Building with NEON support on armv8 (Rpi3)

Hi guys,

I am trying to build an armv8 (64bit kernel and libs) RetroArch with NEON support, so I do:

CFLAGS="-O3 -march=armv8-a+crc -mtune=cortex-a53" CXXFLAGS="-O3 -march=armv8-a+crc -mtune=cortex-a53" ./configure --enable-neon

But unfortunately I get this:

Checking presence of predefined macro ARM_NEON … no Build assumed that ARM_NEON is defined, but it’s not. Exiting …

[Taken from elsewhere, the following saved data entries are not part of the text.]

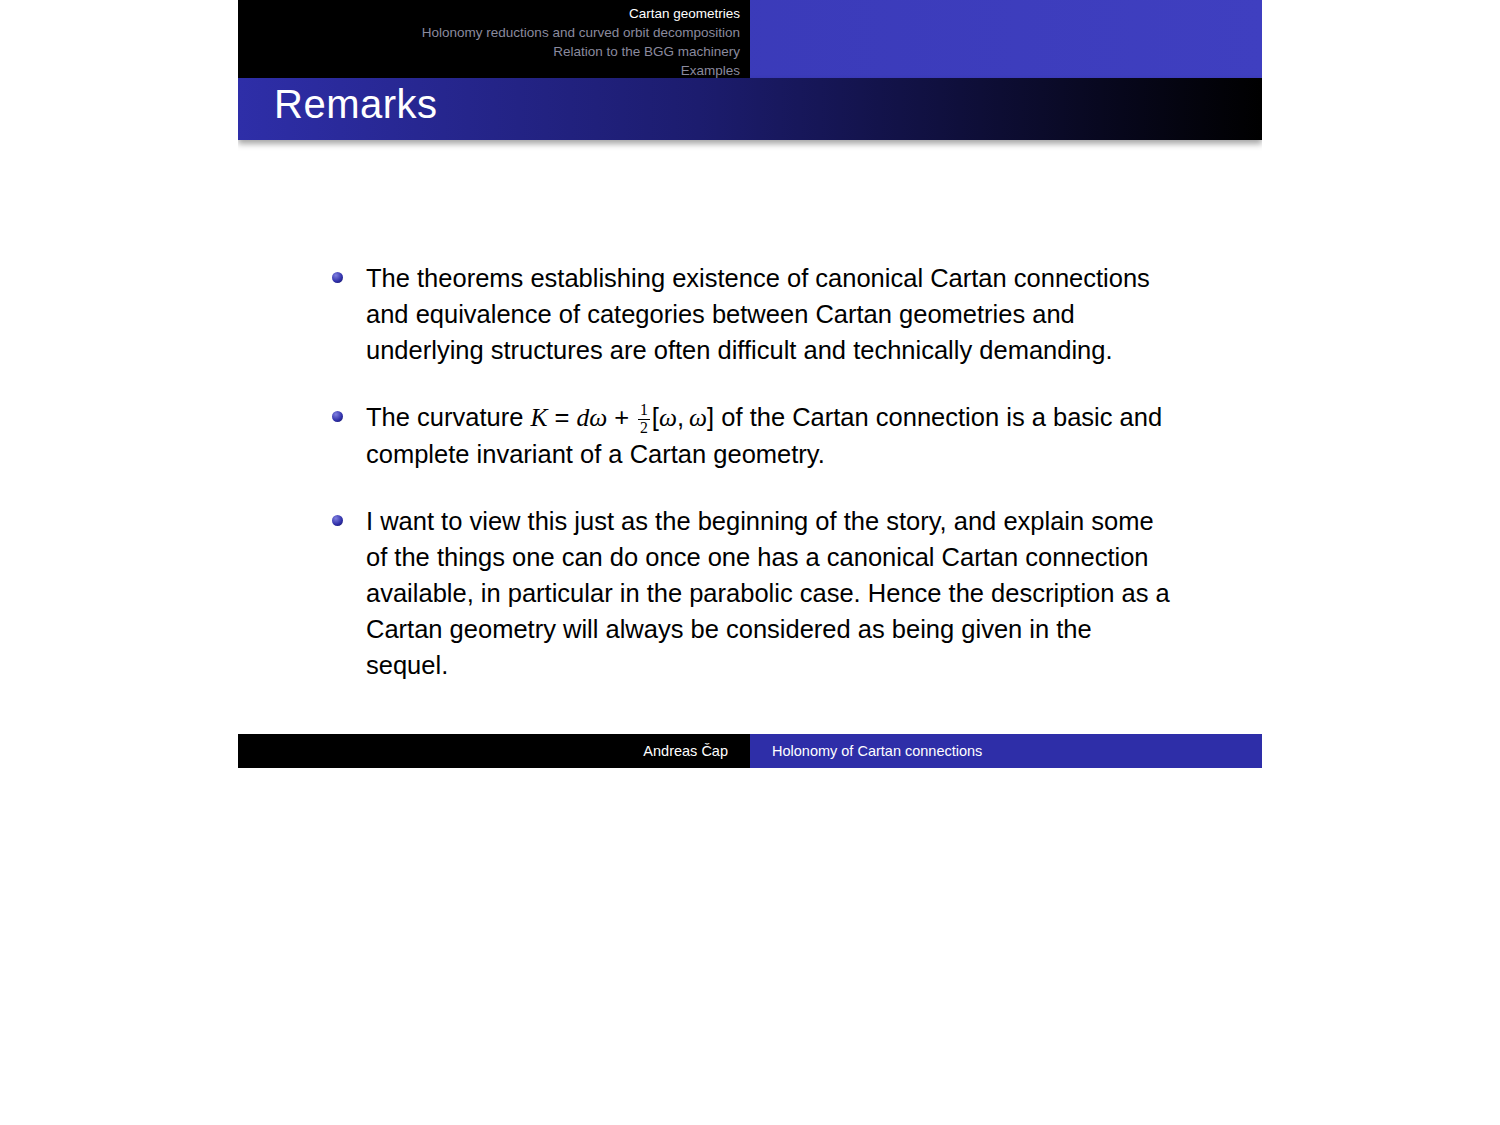Cartan geometries
Holonomy reductions and curved orbit decomposition
Relation to the BGG machinery
Examples
Remarks
The theorems establishing existence of canonical Cartan connections and equivalence of categories between Cartan geometries and underlying structures are often difficult and technically demanding.
The curvature K = dω + 12[ω, ω] of the Cartan connection is a basic and complete invariant of a Cartan geometry.
I want to view this just as the beginning of the story, and explain some of the things one can do once one has a canonical Cartan connection available, in particular in the parabolic case. Hence the description as a Cartan geometry will always be considered as being given in the sequel.
Andreas Čap
Holonomy of Cartan connections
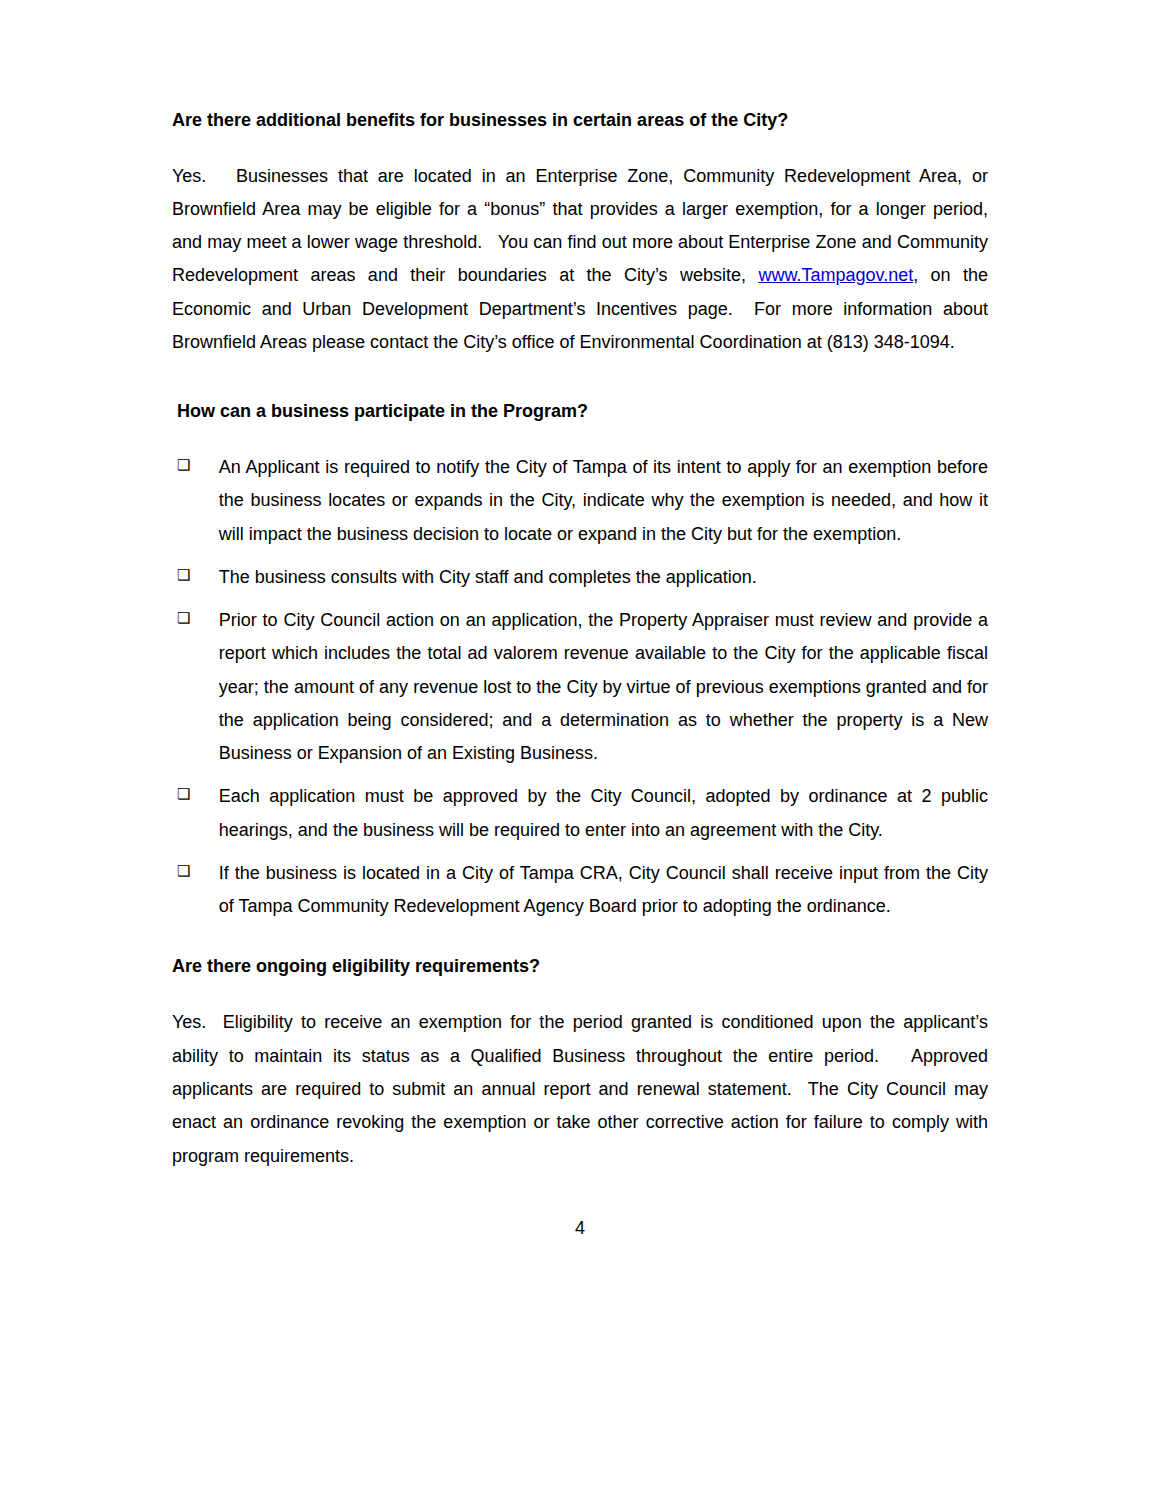Are there additional benefits for businesses in certain areas of the City?
Yes. Businesses that are located in an Enterprise Zone, Community Redevelopment Area, or Brownfield Area may be eligible for a “bonus” that provides a larger exemption, for a longer period, and may meet a lower wage threshold. You can find out more about Enterprise Zone and Community Redevelopment areas and their boundaries at the City’s website, www.Tampagov.net, on the Economic and Urban Development Department’s Incentives page. For more information about Brownfield Areas please contact the City’s office of Environmental Coordination at (813) 348-1094.
How can a business participate in the Program?
An Applicant is required to notify the City of Tampa of its intent to apply for an exemption before the business locates or expands in the City, indicate why the exemption is needed, and how it will impact the business decision to locate or expand in the City but for the exemption.
The business consults with City staff and completes the application.
Prior to City Council action on an application, the Property Appraiser must review and provide a report which includes the total ad valorem revenue available to the City for the applicable fiscal year; the amount of any revenue lost to the City by virtue of previous exemptions granted and for the application being considered; and a determination as to whether the property is a New Business or Expansion of an Existing Business.
Each application must be approved by the City Council, adopted by ordinance at 2 public hearings, and the business will be required to enter into an agreement with the City.
If the business is located in a City of Tampa CRA, City Council shall receive input from the City of Tampa Community Redevelopment Agency Board prior to adopting the ordinance.
Are there ongoing eligibility requirements?
Yes. Eligibility to receive an exemption for the period granted is conditioned upon the applicant’s ability to maintain its status as a Qualified Business throughout the entire period. Approved applicants are required to submit an annual report and renewal statement. The City Council may enact an ordinance revoking the exemption or take other corrective action for failure to comply with program requirements.
4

So, what is going on here? Is NEON inherent to armv8 or something like that? Not available? I have seen the switch specific Makefile hast HAVE_NEON, for example… NEON is important on those ARM plaftorms because it saves a lof of CPU on the audio resampling code.

32-bit NEON and 64-bit NEON have slightly different, incompatible syntax. I don’t think we have any 64-bit NEON optimizations in RetroArch.

I think adding -mfpu=neon-fp-armv8 could fix --enable-neon, though I have only used it in 32 bit Raspbian.

I got this from RetroPie’s script [link].

# note the rpi3 currently uses the rpi2 binaries - for ease of maintenance - rebuilding from source
# could improve performance with the compiler options below but needs further testing
function platform_rpi3() {
    __default_cflags="-O2 -march=armv8-a+crc -mtune=cortex-a53 -mfpu=neon-fp-armv8 -mfloat-abi=hard -ftree-vectorize -funsafe-math-optimizations"
    __default_asflags=""
    __default_makeflags="-j2"
    __platform_flags="arm armv8 neon rpi gles"
}

EDIT: this reference specifies -mneon-for-64bits also.

@metchebe I have tried both CFLAGS and the configuration script still fails. But thanks for trying to help me! I believe these are for 32bit NEON.

@hunterk I had forgotten about 32bit NEON vs 64bit NEON… Yeah, that seems to be the problem. So, what about platforms like Switch? I have looked better and HAVE_NEON is only activated in Makefile.switch when RA is built for GRIFFIN, so no NEON for native Switch either. I understand that 64bit-only registers compensate for the absence of NEON on Arm64 platforms like Switch, right?

I’m not sure about that, actually. Perhaps @m4xw can shed some light on it for us.

Hello @vanfanel, just wondering, were you successful?

If I may ask, is there a benefit to running 64-bit RA on a Pi 3? I was thinking about trying the arm64 builds of ubuntu but I would have to build the cores myself (they are not on the buildbot) and also I don’t know if it affects the dynamic recompilers some cores use.

Yes, there are VERY clear speed benefits, try stage 2 in Contra 3 in Snes9x core for example (max_swapchain=2). Its only fullspeed on a 64bit system/build.

And yes, it affects dynarecs, which are 32bit-specific AFAIK. I seem to recall there is some work going on for 64bit dyarec on certain cores, however.